We can see this in New England in the 1630s, more than two centuries later as planters desperately tried to preserve slavery on the run from the US Army. Terror of this sort of is by design and necessity brutal and public. Consider how lynchings are inherently and uproariously public, the carnival atmosphere of the killings, the bodies left to hang and be seen. And it is this thread that carries through with the history of mass terror campaigns white paramilitaries carried out during Reconstruction and the history of lynching and mob violence against African-Americans in the South through the late 19th century and well into the 20th century.

This isn’t to suggest nothing has changed. The racial world we live in today is utterly transformed from what it was a century ago. Then white mobs in the South (and not only in the South) killed African-Americans with impunity and frequently with the passive or sometimes overt support of elected officeholders and the law enforcement of the day. Today a barbarity like the Charlestown church massacre – whatever racial injustices we have today and we have many – are roundly condemned almost universally, if sometimes awkwardly or feebly. Not to recognize this watershed difference is to dishonor the millions of Americans who have worked, suffered and in some cases died to effect the change. But Dylann Roof and his massacre are still the lineal descendent of these earlier horrors.

You can call these artifacts and barbarities of our past evil. And they are evil. But calling them merely evil diminishes their gravity and awfulness because it obscures the fact that such barbarity is necessary to preserve certain social systems and racial orders. Racial violence in America has always been intrinsically connected to terror. And not “terror” in the modern sense of mass casualty attacks meant to drive press attention and fear by people who are not in power. But in a far more direct sense: violence to inspire terror to solidify control and dominance.

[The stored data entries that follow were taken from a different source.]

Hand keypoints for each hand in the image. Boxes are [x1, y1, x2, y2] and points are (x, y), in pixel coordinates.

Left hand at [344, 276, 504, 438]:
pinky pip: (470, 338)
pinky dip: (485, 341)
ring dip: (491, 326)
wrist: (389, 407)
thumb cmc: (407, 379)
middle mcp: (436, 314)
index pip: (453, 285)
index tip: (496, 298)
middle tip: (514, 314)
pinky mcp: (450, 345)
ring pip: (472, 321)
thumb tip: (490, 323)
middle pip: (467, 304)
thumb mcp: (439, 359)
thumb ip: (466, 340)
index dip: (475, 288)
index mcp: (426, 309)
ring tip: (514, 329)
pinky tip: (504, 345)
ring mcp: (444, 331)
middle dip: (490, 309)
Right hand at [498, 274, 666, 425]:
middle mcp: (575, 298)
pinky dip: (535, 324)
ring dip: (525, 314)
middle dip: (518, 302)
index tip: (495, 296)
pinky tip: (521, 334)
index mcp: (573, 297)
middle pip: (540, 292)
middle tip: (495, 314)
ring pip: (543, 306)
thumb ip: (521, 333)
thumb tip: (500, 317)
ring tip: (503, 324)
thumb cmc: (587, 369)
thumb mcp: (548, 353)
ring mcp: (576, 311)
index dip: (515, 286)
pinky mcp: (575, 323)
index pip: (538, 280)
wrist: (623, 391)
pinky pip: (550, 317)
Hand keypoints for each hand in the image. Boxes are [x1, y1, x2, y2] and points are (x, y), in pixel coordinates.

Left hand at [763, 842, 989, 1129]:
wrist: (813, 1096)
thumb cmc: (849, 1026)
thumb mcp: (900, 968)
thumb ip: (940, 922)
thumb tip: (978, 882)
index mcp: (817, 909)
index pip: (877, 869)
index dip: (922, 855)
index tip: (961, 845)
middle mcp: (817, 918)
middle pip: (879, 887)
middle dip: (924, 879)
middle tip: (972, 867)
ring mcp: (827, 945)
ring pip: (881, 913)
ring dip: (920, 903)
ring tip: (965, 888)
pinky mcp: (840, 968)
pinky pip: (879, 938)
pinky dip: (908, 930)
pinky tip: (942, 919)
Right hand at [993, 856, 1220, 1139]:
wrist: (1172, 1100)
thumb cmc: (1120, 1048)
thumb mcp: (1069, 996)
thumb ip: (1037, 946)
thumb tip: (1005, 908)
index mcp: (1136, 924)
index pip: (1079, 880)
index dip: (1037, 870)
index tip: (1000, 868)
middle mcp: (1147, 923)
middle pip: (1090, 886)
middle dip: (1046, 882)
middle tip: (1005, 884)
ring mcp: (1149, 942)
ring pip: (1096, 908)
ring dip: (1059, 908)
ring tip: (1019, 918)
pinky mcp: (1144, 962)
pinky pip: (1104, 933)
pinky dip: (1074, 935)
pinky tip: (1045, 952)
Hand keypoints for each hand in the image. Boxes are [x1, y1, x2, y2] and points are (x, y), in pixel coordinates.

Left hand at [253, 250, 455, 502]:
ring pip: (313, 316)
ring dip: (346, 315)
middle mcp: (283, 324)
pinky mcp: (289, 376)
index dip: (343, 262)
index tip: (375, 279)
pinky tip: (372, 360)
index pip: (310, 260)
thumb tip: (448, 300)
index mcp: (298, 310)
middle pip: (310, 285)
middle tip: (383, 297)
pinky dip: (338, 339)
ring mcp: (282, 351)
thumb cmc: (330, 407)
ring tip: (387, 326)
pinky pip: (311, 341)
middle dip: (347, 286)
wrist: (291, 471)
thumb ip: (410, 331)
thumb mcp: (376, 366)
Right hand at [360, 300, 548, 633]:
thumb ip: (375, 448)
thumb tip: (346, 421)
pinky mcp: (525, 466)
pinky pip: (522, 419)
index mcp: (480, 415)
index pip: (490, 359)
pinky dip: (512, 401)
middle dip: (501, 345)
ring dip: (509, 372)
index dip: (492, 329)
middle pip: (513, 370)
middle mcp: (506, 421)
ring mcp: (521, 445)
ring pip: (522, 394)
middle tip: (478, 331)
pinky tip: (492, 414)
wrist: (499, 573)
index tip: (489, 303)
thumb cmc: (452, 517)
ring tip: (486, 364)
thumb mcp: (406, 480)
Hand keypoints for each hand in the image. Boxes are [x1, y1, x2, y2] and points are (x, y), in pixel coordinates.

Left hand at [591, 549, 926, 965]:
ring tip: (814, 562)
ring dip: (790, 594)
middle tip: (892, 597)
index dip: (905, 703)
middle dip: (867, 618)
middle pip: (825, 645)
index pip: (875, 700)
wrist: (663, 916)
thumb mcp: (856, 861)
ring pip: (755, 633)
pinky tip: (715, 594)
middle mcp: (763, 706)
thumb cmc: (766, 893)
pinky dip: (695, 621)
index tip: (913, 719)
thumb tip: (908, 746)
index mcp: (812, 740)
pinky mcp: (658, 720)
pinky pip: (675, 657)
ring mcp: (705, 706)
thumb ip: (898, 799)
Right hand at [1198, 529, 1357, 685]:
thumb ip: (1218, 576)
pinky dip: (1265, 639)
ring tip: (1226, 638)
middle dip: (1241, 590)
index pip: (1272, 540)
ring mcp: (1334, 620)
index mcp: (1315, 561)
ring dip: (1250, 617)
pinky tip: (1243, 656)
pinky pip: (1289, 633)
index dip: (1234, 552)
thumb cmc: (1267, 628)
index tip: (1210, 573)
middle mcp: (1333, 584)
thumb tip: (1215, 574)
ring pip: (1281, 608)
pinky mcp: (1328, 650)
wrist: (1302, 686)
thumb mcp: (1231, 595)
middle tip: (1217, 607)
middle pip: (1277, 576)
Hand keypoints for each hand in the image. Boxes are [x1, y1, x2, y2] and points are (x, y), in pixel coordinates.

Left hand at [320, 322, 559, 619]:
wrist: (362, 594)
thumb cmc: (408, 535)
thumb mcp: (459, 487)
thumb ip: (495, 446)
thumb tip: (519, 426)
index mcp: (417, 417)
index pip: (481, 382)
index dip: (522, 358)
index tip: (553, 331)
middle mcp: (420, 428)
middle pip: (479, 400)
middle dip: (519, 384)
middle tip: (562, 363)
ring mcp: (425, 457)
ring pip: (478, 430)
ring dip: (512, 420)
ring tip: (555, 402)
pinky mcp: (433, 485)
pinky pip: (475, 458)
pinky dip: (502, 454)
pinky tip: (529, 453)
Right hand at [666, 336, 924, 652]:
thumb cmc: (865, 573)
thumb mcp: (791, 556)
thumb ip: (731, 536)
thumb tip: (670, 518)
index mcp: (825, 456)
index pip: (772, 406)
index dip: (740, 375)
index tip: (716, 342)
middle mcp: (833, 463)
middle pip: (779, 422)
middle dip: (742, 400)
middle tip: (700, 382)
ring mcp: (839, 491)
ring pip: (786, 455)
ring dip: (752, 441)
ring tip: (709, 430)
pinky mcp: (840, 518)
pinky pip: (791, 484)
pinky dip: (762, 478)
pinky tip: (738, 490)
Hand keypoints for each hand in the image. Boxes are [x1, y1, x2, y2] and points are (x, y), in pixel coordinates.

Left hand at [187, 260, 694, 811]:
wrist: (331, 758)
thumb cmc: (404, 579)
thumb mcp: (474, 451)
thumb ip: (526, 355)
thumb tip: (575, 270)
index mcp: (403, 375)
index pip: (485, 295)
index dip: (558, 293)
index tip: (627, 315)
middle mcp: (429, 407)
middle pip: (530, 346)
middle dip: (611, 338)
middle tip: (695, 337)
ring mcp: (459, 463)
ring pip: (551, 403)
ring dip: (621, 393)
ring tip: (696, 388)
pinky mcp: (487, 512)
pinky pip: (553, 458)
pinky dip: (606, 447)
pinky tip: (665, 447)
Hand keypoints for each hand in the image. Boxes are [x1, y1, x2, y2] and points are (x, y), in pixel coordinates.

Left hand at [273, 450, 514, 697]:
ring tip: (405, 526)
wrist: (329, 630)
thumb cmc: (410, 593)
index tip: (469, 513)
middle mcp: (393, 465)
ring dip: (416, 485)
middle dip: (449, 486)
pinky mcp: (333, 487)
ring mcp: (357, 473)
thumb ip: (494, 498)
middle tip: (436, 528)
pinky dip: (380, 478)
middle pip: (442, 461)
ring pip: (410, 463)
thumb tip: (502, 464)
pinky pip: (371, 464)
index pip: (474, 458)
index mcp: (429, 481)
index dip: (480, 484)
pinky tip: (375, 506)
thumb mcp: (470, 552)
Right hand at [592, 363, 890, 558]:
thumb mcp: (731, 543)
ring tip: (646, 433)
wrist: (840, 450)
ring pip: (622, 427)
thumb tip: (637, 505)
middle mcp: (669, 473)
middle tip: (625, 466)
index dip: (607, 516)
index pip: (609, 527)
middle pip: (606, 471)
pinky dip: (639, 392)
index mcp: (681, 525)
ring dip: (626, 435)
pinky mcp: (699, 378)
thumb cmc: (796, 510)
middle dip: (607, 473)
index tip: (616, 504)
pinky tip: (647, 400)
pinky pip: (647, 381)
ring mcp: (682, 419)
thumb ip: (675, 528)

Correction: A small but significant correction. I was wrong. South Carolina was not the only state with a black majority. I think I was projecting my knowledge about South Carolina’s colonial period – its unique status – on to the Ante-Bellum period. But TPM Reader AC wrote in to tell me that Mississippi also had a black majority in the early 19th century. And sure enough he’s right. I wasn’t able to check each census. But at least in the 1850 and 1860 censuses, Mississippi also was a black majority state. Louisiana had a bare majority as well. Not terribly surprising, considering that Mississippi was the top cotton producing state on the eve of the Civil War and was ground zero for racial violence throughout the 20th century.